The new guidance includes guidelines on performing feticide. This means actively killing the baby by lethal injection and then removing the body later. For women who contract Covid-19, the guidance suggests:

“If the pregnancy is at risk of being over 23 weeks’ gestation when the COVID-19 concern resolves (including time needed for cervical preparation):

    • If either clinical condition prevents an abortion or the woman is approaching the legal limit, perform feticide and manage the abortion after her condition stabilises.”


“If the woman’s clinical condition prevents abortion, and she risks exceeding the gestation limit, feticide should be performed in collaboration with local fetal medicine services if necessary, to enable delay in the procedure to evacuate / empty the uterus.”

And in order to ‘manage resources and workload’ during the current pandemic, the guidance suggests feticide for second trimester abortions as well:

“Second trimester medical abortions can be completed as day cases when the interval between mifepristone and misoprostol is 36-48 hours (mean induction to abortion time of 6–8 hours). Feticide is recommended at 22 weeks (22+0) or greater; this should be facilitated collaboratively with fetal medicine services.”

Facilitating illegal abortion

The guidance also facilitates illegal abortion at home, past the 10-week legal restriction.

At the end of March 2020, despite statements from the government to the contrary, abortion regulations were amended by the government to allow women to abort their child at home. The new regulations allow women and girls to take the two abortion pills up to 10 weeks into the pregnancy at home without attending a hospital or clinic first.

The new regulations make clear that doctors must carry out abortions in line with the criteria set out in the document released by the Department of Health and Social Care.

However, the RCOG guidelines go beyond the law, suggesting ways to provide cover for women who want abortions beyond the 10-week legal limit. In fact, the guidance seems to suggest that it is ‘inevitable’ that women past the 10-week limit will still be given the pills to abort their baby. Given that “there is no requirement for an ultrasound to determine gestation age for a doctor to authorise an abortion under the requirements of the Abortion Act 1967,” the guidance states that:

“Inadvertent treatment of gestations over 10 weeks is inevitable in some women, although the consequences for most are unlikely to be significant.”

It then continues by suggesting that neither the doctor nor the woman should face any legal consequences of having broken the law:

“There should be no legal consequences for either the clinician or the woman, even if gestation is unexpectedly advanced, when they can demonstrate that they have acted ’in good faith’. … It should be noted that terminations of pregnancy (of any gestation) carried out within the law are not subject to a child death review.”

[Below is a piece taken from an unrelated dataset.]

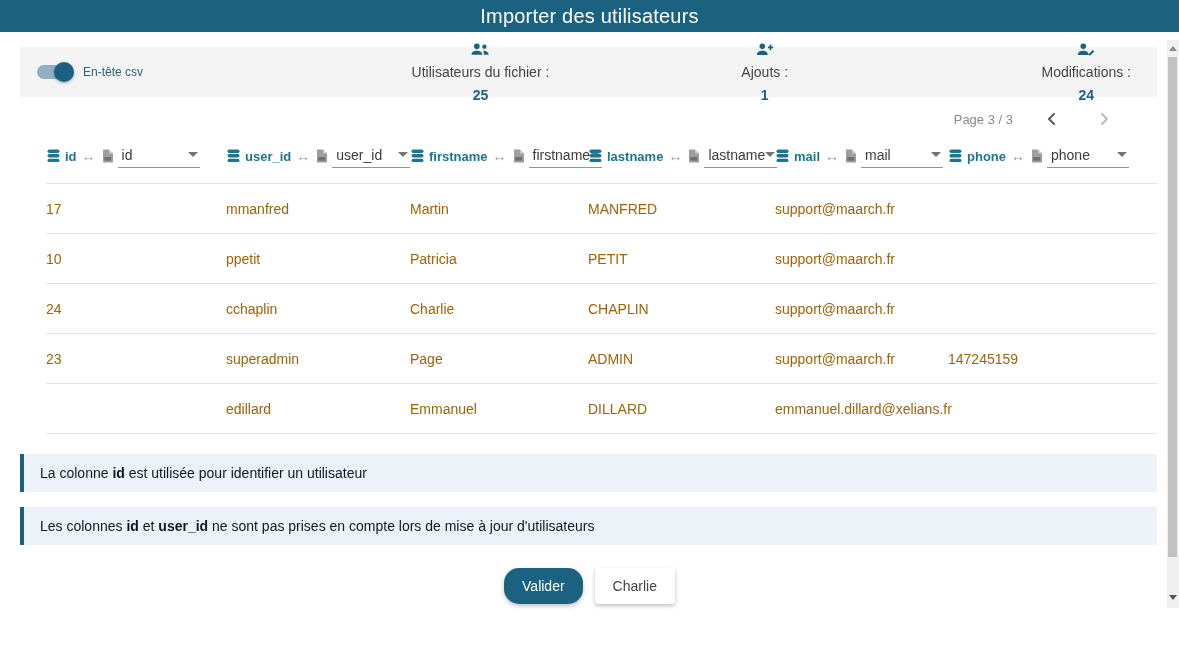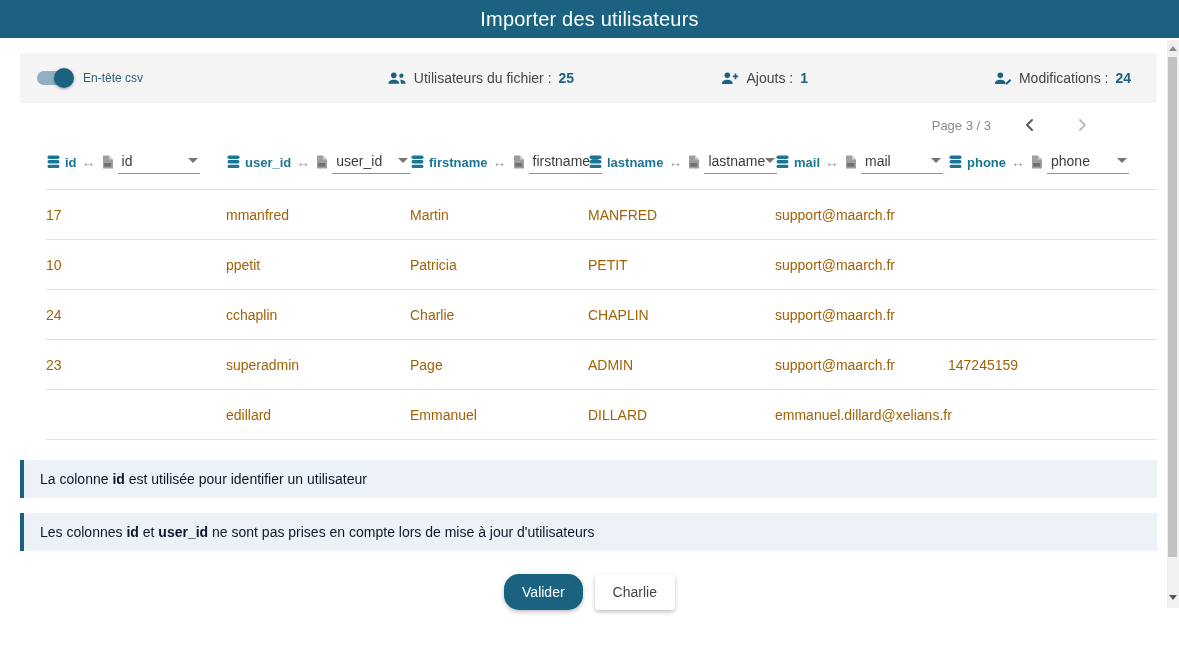"Importer des utilisateurs" .titlebar { height: 38px -> 32px }
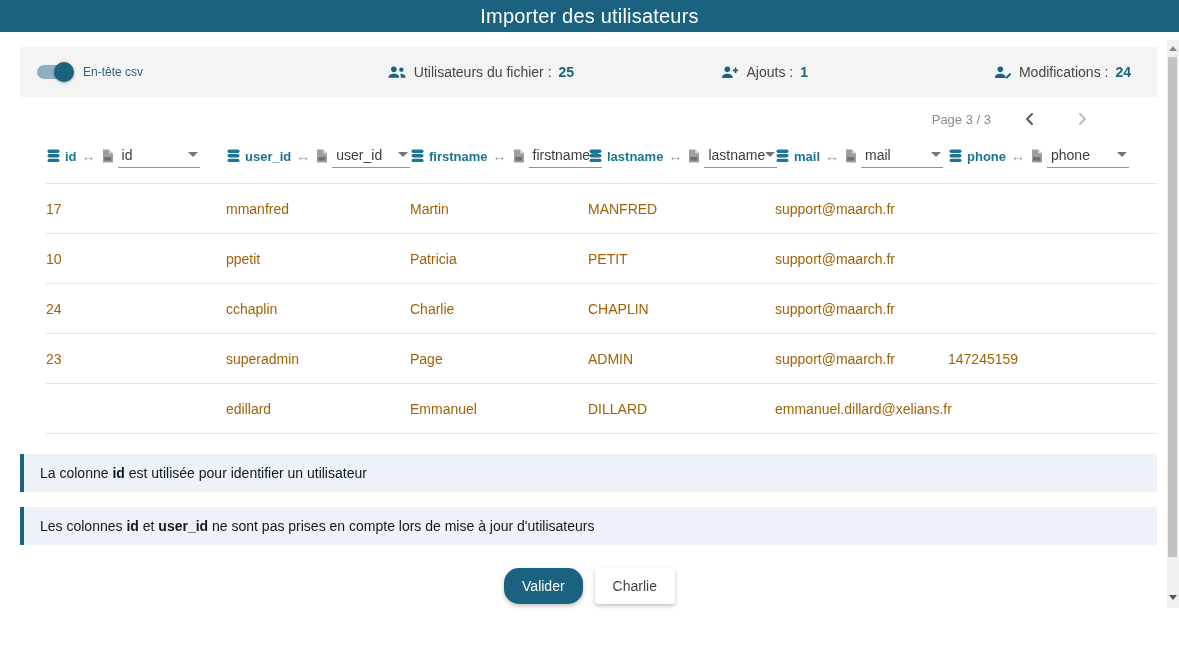"Utilisateurs du fichier :" .stat { flex-direction: none -> column }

Facilitating illegal abortion for women with Covid-19

The RCOG guidelines also suggest that a woman suffering from Covid-19 should have just as much access to abortion as anyone in good health. However, if the woman’s quarantine takes her over the 10-week limit, doctors can still facilitate an abortion for her, according to the advice:

“Given that it is especially important to reduce contact during the COVID-19 pandemic, providing a second dose of misoprostol for women to use 3–4 hours after the first dose if they have completed the abortion would seem prudent. If units do not have supplies of one additional dose of 400 micrograms and are unable to pack down their stocks of 800 micrograms, they should give two sets of 800 micrograms and advise the women to use this for a second dose if required. Higher doses (either one of 800 micrograms or two of 400 micrograms) may be particularly beneficial after 10 weeks if home use approval is granted at these gestations.” [emphasis added]

Investigation of 28-week home abortion

Evidence already suggests that home abortions are taking place illegally during the coronavirus lockdown. In May, police announced they were investigating the still birth of a child born at 28 weeks after the mother took abortion pills she had been sent by abortion provider BPAS through its ‘pills by post’ scheme – four weeks after the legal limit for medical terminations and 18 weeks past the 10 week restriction for home abortion.

At the time, BPAS announced that it was investigating at least 9 cases where the abortifacients had been prescribed beyond the 10-week limit. However, the new guidance suggests that there could be far more cases.

‘Far from impartial’

Andrea Williams, chief executive of Christian Concern, is now calling for an urgent review into the activism and campaigning role of the RCOG. She commented:

“It is shocking that a Royal College is blatantly suggesting ways to get around the law and giving ideas on how to provide cover for those who break the law.

“It exposes starkly the activist and campaigning role of the Royal College. Their role advising government, together with the major abortion providers, is far from impartial and needs to come under urgent review.”